* [PARTS OF THE EXERCISE]
**a.** Answer these from the court passage:
(i) Which case is cited for the point that the court is not bound by the ultimate conclusions drawn from the trial court's findings?
(ii) Which cases does the court consider applicable to mental capacity to make an inter vivos gift?
(iii) Which case is cited for the definition of testamentary capacity?
**b.** Extract the court passage from "Although we find" to "255 P.2d 977.", copying it word for word.

* [DOCUMENT TEXT]
>>>>

The evidence on which these findings are based is not disputed, and the sole issue here concerns the legal significance of these findings. Under these circumstances, this court, while bound by the trial court's findings, is not bound by the ultimate conclusions drawn therefrom. See Weed v. Monfort Feed Lots, Inc., 156 Colo. 577, 402 P.2d 177.
Although we find no Colorado cases dealing with the issue of mental capacity to make an inter vivos gift, we believe that those cases defining testamentary capacity are applicable. Testamentary capacity consists of mentality and memory sufficient to understand intelligently the nature and purpose of the transaction, to comprehend generally the nature and extent of property to be disposed of, to remember who are the natural objects of the testator's bounty, and to understand the nature and effect of the desired disposition. Cunningham v. Stender, 127 Colo. 293, 255 P.2d 977.

<<<<

* [INFORMATION PROVIDED]
>>>>

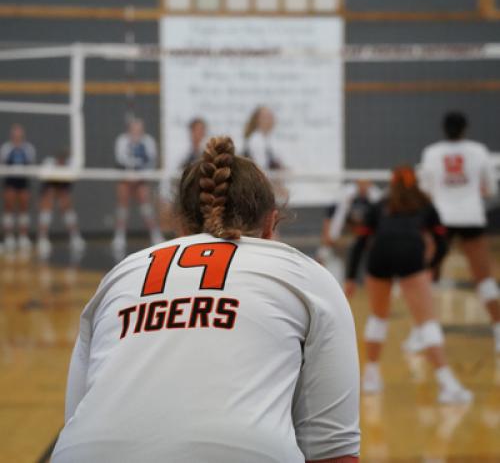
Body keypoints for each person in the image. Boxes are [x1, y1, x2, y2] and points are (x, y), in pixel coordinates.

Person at [52, 136, 360, 463]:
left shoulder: (120, 275)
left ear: (180, 225)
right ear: (271, 223)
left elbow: (76, 413)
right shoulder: (306, 276)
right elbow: (334, 451)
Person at [345, 166, 472, 404]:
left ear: (392, 184)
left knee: (378, 317)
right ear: (416, 183)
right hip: (410, 255)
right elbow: (442, 242)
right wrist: (430, 266)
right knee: (426, 321)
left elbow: (360, 243)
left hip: (379, 256)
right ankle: (447, 384)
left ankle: (371, 376)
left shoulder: (378, 206)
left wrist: (351, 278)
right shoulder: (425, 205)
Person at [411, 111, 500, 353]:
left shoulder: (431, 152)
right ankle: (498, 331)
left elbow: (425, 190)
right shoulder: (479, 151)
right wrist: (467, 193)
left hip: (441, 218)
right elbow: (490, 189)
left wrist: (446, 195)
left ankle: (421, 332)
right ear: (465, 128)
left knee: (429, 275)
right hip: (471, 216)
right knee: (484, 277)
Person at [112, 117, 164, 255]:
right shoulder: (122, 140)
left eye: (139, 129)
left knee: (146, 205)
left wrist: (140, 172)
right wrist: (131, 167)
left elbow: (152, 160)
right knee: (122, 204)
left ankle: (155, 234)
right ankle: (119, 235)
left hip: (141, 178)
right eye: (133, 129)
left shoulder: (149, 141)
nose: (136, 132)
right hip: (126, 176)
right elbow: (120, 158)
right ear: (129, 129)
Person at [317, 180, 383, 269]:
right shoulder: (345, 195)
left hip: (364, 234)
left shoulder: (376, 197)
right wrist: (327, 234)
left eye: (366, 183)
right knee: (325, 254)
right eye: (361, 183)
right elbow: (331, 216)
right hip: (344, 233)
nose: (363, 187)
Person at [36, 150, 85, 259]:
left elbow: (73, 177)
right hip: (49, 186)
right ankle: (42, 238)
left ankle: (75, 237)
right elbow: (43, 176)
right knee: (47, 203)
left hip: (63, 185)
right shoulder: (49, 163)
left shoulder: (70, 165)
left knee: (66, 204)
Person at [0, 124, 36, 253]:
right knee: (8, 207)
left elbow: (30, 163)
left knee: (24, 208)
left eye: (19, 135)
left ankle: (23, 236)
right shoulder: (6, 148)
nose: (17, 137)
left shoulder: (28, 148)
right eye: (15, 135)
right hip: (10, 181)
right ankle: (9, 237)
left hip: (23, 181)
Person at [243, 106, 283, 171]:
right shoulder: (255, 139)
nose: (270, 120)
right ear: (257, 120)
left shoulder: (269, 138)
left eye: (271, 117)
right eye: (266, 117)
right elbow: (262, 167)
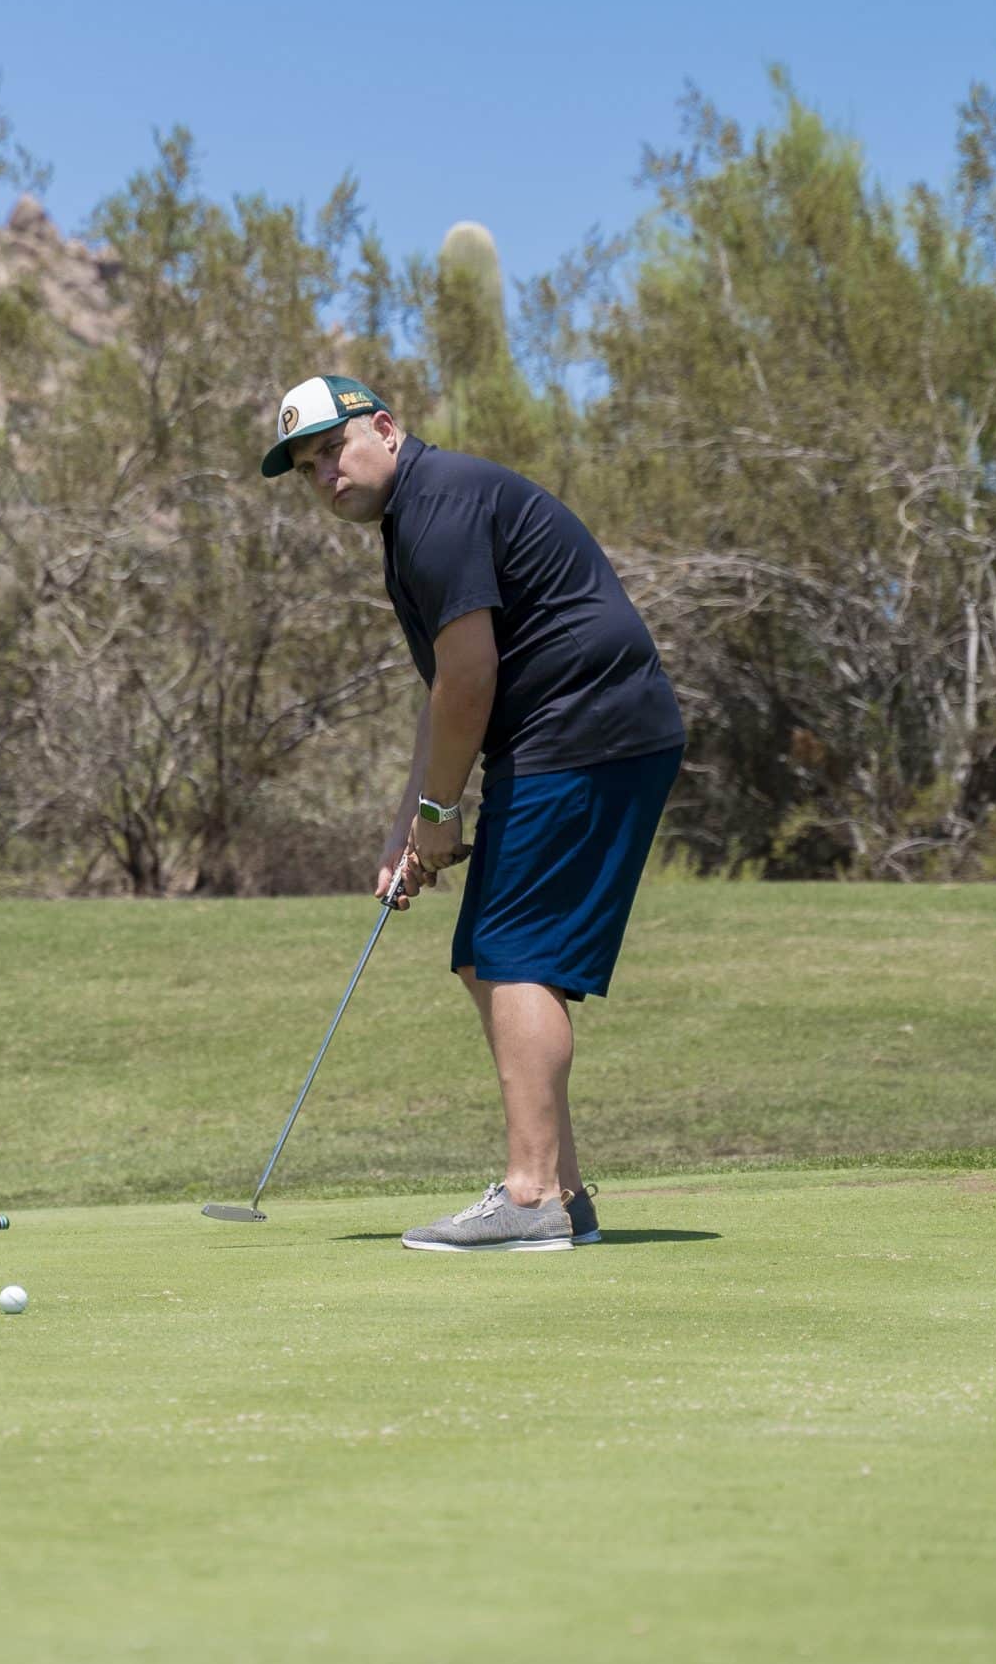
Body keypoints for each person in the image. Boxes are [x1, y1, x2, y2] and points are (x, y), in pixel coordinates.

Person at [261, 374, 685, 1251]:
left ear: (384, 427)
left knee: (513, 952)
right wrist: (407, 829)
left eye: (333, 448)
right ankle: (561, 1192)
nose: (324, 474)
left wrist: (439, 811)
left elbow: (471, 679)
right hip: (583, 731)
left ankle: (530, 1199)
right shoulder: (416, 518)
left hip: (585, 727)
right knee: (489, 956)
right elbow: (443, 697)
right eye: (307, 467)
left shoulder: (436, 506)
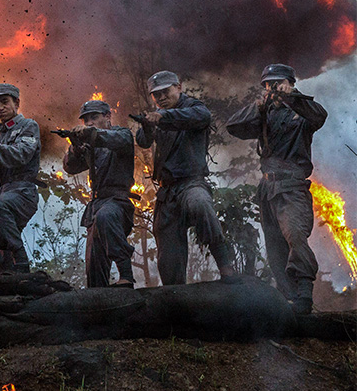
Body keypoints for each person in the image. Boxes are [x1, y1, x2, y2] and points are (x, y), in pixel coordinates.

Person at [226, 64, 328, 314]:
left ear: (291, 83)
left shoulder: (302, 113)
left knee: (294, 235)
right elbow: (233, 126)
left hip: (292, 185)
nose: (274, 88)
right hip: (267, 188)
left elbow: (320, 116)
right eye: (269, 85)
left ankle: (304, 294)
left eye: (278, 83)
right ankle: (289, 298)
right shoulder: (265, 114)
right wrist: (259, 106)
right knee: (274, 247)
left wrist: (292, 97)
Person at [135, 71, 237, 286]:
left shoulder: (194, 108)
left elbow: (202, 117)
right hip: (167, 191)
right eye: (156, 94)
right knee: (167, 252)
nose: (161, 98)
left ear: (178, 87)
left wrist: (163, 117)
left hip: (192, 182)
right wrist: (147, 125)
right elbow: (143, 141)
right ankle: (175, 294)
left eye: (165, 92)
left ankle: (225, 265)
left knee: (200, 204)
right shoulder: (157, 114)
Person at [61, 100, 136, 288]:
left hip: (118, 202)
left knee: (106, 216)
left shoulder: (122, 135)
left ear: (108, 116)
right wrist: (75, 148)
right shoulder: (91, 146)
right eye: (86, 120)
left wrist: (91, 135)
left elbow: (114, 140)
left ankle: (126, 275)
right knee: (94, 264)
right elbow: (70, 168)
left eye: (94, 117)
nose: (89, 122)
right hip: (96, 205)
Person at [0, 84, 40, 274]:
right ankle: (9, 285)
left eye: (4, 102)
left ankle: (21, 260)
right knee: (1, 254)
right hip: (3, 191)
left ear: (17, 103)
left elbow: (23, 153)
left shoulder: (28, 126)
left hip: (23, 192)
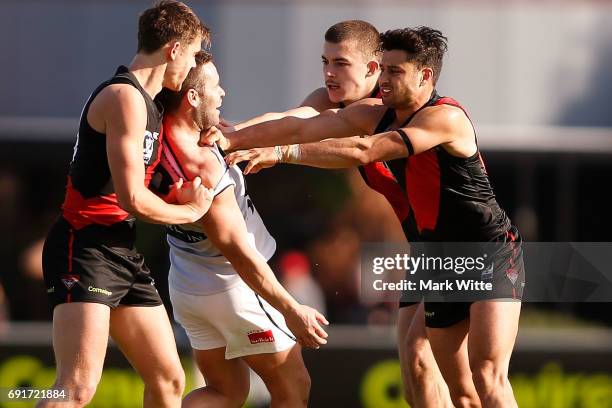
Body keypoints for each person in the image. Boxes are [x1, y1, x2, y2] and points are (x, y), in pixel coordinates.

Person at [215, 26, 525, 408]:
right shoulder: (367, 112)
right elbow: (295, 122)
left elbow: (364, 150)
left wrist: (281, 153)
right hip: (431, 252)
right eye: (325, 62)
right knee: (430, 371)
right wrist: (224, 137)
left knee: (485, 373)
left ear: (373, 68)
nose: (329, 73)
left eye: (341, 63)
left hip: (484, 251)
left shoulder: (439, 117)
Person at [40, 2, 213, 407]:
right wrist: (192, 211)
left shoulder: (151, 103)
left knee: (169, 381)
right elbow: (132, 198)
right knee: (76, 388)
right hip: (83, 248)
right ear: (172, 50)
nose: (191, 67)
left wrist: (177, 195)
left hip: (119, 250)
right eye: (189, 55)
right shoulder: (124, 97)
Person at [153, 50, 328, 408]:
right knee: (294, 386)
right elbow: (236, 248)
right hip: (233, 288)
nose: (223, 94)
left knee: (224, 393)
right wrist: (292, 308)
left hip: (187, 286)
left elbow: (269, 124)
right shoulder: (202, 163)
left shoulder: (161, 138)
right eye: (215, 87)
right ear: (193, 97)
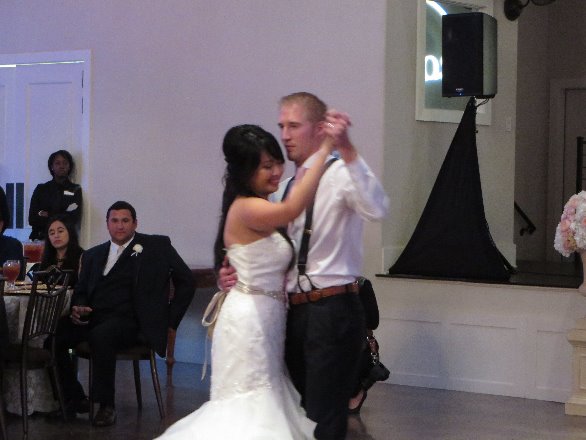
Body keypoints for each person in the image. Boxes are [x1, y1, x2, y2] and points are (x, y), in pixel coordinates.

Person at [220, 92, 389, 439]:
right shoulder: (285, 189)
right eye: (282, 126)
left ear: (319, 128)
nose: (284, 135)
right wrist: (237, 272)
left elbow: (377, 208)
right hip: (292, 313)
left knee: (323, 418)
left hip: (332, 308)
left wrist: (347, 149)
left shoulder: (341, 174)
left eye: (293, 126)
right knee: (295, 414)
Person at [156, 124, 334, 440]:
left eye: (277, 163)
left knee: (265, 401)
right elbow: (293, 209)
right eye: (266, 166)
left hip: (269, 316)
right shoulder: (248, 207)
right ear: (245, 171)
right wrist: (324, 150)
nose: (276, 171)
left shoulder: (257, 205)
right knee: (248, 406)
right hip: (249, 320)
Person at [50, 201, 195, 426]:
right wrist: (79, 306)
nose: (120, 226)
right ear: (107, 224)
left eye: (125, 221)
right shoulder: (93, 255)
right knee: (55, 336)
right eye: (114, 221)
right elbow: (81, 290)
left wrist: (170, 320)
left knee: (102, 335)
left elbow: (187, 281)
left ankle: (106, 406)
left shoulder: (156, 247)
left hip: (132, 322)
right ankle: (72, 398)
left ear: (135, 223)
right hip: (94, 318)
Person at [28, 149, 82, 240]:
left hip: (64, 239)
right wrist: (61, 214)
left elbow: (72, 219)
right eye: (57, 163)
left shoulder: (75, 190)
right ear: (52, 167)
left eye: (65, 163)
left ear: (69, 167)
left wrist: (47, 214)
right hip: (40, 238)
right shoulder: (41, 189)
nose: (62, 166)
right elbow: (32, 219)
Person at [39, 214, 84, 286]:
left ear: (70, 233)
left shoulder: (83, 257)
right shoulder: (47, 259)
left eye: (60, 231)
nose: (56, 236)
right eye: (52, 233)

<<<<

* [SOLUTIONS IN ORDER]
**a.**
(i) Weed v. Monfort Feed Lots, Inc., 156 Colo. 577, 402 P.2d 177
(ii) Cases defining testamentary capacity
(iii) Cunningham v. Stender, 127 Colo. 293, 255 P.2d 977

**b.**
Although we find no Colorado cases dealing with the issue of mental capacity to make an inter vivos gift, we believe that those cases defining testamentary capacity are applicable. Testamentary capacity consists of mentality and memory sufficient to understand intelligently the nature and purpose of the transaction, to comprehend generally the nature and extent of property to be disposed of, to remember who are the natural objects of the testator's bounty, and to understand the nature and effect of the desired disposition. Cunningham v. Stender, 127 Colo. 293, 255 P.2d 977.